Input material: Begin

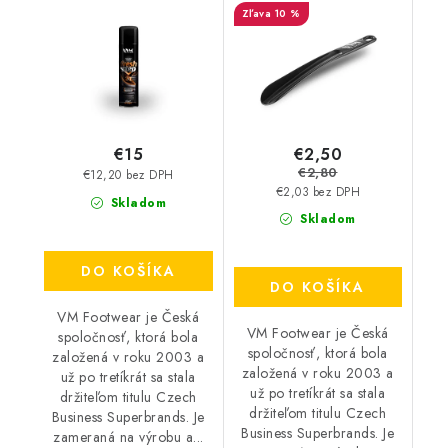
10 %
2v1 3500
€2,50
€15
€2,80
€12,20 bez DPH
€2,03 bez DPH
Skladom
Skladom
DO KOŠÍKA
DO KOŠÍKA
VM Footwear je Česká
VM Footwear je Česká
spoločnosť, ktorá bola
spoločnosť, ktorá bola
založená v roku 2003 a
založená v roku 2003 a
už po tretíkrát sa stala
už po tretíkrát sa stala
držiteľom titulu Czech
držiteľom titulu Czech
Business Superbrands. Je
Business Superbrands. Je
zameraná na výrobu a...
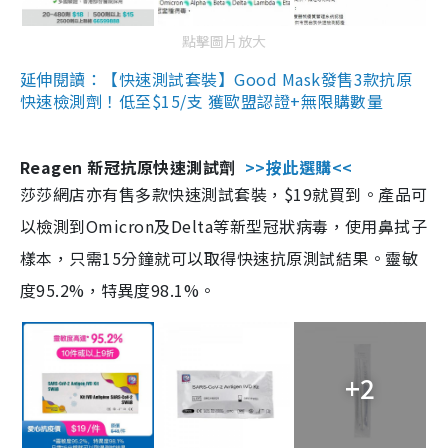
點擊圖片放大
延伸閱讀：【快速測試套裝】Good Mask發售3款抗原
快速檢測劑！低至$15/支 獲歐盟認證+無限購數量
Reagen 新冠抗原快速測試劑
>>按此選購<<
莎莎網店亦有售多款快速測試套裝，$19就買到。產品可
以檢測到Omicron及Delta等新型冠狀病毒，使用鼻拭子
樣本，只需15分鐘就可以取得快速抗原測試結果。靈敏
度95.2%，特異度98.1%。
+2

Input material: End

Problem details
Output each entry shown above exactly as it stands, with all pictures removed.

Answer to this problem
10 %
2v1 3500
€2,50
€15
€2,80
€12,20 bez DPH
€2,03 bez DPH
Skladom
Skladom
DO KOŠÍKA
DO KOŠÍKA
VM Footwear je Česká
VM Footwear je Česká
spoločnosť, ktorá bola
spoločnosť, ktorá bola
založená v roku 2003 a
založená v roku 2003 a
už po tretíkrát sa stala
už po tretíkrát sa stala
držiteľom titulu Czech
držiteľom titulu Czech
Business Superbrands. Je
Business Superbrands. Je
zameraná na výrobu a...
點擊圖片放大
延伸閱讀：【快速測試套裝】Good Mask發售3款抗原
快速檢測劑！低至$15/支 獲歐盟認證+無限購數量
Reagen 新冠抗原快速測試劑
>>按此選購<<
莎莎網店亦有售多款快速測試套裝，$19就買到。產品可
以檢測到Omicron及Delta等新型冠狀病毒，使用鼻拭子
樣本，只需15分鐘就可以取得快速抗原測試結果。靈敏
度95.2%，特異度98.1%。
+2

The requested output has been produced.